Oh god, this is all a horrible, convoluted attempt to ask Billy out. Jesus Christ, this is bad. He really should have grown the balls to ask Steve out first, to save them both from this misery. “Can’t do lunch, Harrington,” Billy replies, “I took Heather’s afternoon class so she could have lunch with her mom. Some weird high tea thing. She was only in this morning to do paperwork and yell at you.”
Steve’s smile falls for a minute before Billy realizes how his response sounded. “I can do dinner,” he rushed to continue, “if you’re free this evening?”
Harrington’s grin returns, bigger than ever. “Cool, uh, that’s cool. Awesome. Give me your number and I’ll text you the details?” He slides his phone through the fence and Billy grabs it, entering his number and a duck emoji as his contact name, then texts himself a “Quack” so he’ll have Steve’s number too.
He hands the phone back to Steve, who says he’d see Billy later and tells him to have a good shift. Just as Billy’s about to resume the walk to his car, Steve calls out “Wait, do you have any food aversions or allergies?”
“Just no duck!” Billy calls back, unleashing a grin of his own.
***
Later that afternoon, Billy will get ready in front of his vanity mirror, his mom’s old cassettes playing on his giant, outdated boombox, as Max and Heather sit on the bed, eating peanut M&Ms and giving their opinions about his wardrobe selections, Heather having agreed to Drive Max to her friend El’s later in place of Billy, who’d offered to do it before he knew he’d have a date tonight, so Susan can go on a date of her own, with Max’s weird science teacher, Mr. Clarke. He seems weird, but if Susan’s happy, so is Billy.

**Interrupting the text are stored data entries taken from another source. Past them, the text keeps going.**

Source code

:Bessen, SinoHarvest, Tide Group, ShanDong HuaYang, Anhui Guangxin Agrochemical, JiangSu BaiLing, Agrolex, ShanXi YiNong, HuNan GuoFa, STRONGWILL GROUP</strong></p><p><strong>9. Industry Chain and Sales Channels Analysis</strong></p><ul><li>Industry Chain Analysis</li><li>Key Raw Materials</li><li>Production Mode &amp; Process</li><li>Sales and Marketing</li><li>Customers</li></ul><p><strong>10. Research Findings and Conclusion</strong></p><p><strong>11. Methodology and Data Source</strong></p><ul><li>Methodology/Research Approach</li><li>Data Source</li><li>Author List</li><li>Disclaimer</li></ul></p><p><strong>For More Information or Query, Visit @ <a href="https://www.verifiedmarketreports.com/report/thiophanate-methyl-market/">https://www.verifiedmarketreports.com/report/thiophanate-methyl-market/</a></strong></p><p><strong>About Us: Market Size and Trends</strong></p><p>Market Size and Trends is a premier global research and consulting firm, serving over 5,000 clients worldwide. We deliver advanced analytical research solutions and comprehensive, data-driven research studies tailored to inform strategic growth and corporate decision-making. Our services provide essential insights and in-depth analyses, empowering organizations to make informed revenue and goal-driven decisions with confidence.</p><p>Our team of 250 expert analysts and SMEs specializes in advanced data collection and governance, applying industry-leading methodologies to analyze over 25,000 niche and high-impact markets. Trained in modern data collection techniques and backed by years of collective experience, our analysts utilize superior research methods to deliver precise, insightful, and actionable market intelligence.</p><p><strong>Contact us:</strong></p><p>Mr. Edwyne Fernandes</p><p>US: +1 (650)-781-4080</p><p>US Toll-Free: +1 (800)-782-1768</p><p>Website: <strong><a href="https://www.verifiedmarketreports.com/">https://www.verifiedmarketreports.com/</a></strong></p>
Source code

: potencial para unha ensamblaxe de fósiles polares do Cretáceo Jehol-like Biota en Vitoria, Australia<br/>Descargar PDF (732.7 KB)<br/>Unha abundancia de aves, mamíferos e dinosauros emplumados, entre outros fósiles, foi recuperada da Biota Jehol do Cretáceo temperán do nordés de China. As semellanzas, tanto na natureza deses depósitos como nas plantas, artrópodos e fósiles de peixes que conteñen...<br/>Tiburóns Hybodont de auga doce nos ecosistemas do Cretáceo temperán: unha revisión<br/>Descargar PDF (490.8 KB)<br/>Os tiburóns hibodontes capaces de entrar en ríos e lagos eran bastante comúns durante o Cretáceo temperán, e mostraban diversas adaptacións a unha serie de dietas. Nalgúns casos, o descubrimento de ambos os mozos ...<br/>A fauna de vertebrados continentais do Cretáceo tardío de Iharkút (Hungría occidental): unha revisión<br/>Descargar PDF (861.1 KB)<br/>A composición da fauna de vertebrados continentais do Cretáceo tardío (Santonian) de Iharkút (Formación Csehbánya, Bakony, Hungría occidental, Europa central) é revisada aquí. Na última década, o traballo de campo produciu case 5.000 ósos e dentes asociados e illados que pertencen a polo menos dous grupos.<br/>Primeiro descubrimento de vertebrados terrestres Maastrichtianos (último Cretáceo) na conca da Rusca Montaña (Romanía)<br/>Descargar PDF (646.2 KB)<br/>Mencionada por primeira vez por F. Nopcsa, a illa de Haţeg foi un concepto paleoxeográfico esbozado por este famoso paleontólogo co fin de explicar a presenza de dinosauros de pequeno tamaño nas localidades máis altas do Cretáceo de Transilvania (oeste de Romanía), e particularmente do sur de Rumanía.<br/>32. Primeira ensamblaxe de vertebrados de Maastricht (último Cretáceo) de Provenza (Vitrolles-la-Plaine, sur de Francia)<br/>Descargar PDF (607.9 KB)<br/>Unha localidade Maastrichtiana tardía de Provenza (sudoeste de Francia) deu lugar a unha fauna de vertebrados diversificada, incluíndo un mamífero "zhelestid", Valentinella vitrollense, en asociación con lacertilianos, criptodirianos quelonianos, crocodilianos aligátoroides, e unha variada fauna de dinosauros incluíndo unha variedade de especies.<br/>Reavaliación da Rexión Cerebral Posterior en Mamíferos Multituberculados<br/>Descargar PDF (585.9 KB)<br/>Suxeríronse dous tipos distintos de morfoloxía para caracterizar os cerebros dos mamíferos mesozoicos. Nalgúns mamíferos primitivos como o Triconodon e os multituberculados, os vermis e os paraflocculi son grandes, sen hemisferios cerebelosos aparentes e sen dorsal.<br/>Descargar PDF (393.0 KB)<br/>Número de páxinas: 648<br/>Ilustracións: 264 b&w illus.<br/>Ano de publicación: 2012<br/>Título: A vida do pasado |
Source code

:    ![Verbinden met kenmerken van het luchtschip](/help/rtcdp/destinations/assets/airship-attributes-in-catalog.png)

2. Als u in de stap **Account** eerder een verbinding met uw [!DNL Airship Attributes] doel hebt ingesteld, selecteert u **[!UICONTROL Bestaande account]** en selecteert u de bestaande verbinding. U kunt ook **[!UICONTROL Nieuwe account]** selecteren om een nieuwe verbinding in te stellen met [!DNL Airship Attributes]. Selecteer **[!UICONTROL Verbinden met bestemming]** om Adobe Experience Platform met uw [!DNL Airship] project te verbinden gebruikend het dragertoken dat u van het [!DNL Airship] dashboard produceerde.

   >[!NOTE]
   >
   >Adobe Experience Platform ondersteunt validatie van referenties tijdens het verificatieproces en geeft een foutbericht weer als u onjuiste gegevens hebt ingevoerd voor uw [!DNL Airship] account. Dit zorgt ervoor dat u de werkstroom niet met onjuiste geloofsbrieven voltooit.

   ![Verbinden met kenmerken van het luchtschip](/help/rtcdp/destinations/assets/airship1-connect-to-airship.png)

Steve will ring the doorbell with flowers for Billy in hand, and he’ll open Billy’s car door for him, like a gentleman. Both of them will fidget with nerves until Billy grabs Steve’s hand over the center console as Steve drives.
They’ll talk and laugh as they eat at the fanciest restaurant Billy’s ever gone on a date at before. They’ll have a great time, and Billy will kick himself for not having gone out with Harrington before now.
They’ll linger over dessert, and linger in the car outside Billy’s house, and linger on the front doorstep, until Steve finally says he has to go, they have school in the morning. Billy wants to say fuck school, get back in the car, tell Steve to drive to the quarry, and spend the night talking more.
But he won’t, because he knows they have all summer to be irresponsible teenagers. Their time will come soon, in just a few weeks. Instead, he’ll settle for a kiss that makes him swoon and go a little speechless.
Steve will promise to text and he actually will, and he’ll meet Billy in the school parking lot in the morning and walk him to class. It’ll be perfect, wonderful, better than all of Billy’s dorky daydreams.
But for now, it’ll be just that, a dorky daydream, as Billy sits in the car, ignoring his book in favour of imaging what can be, what will be, for this mother duck and his ridiculous golden goose.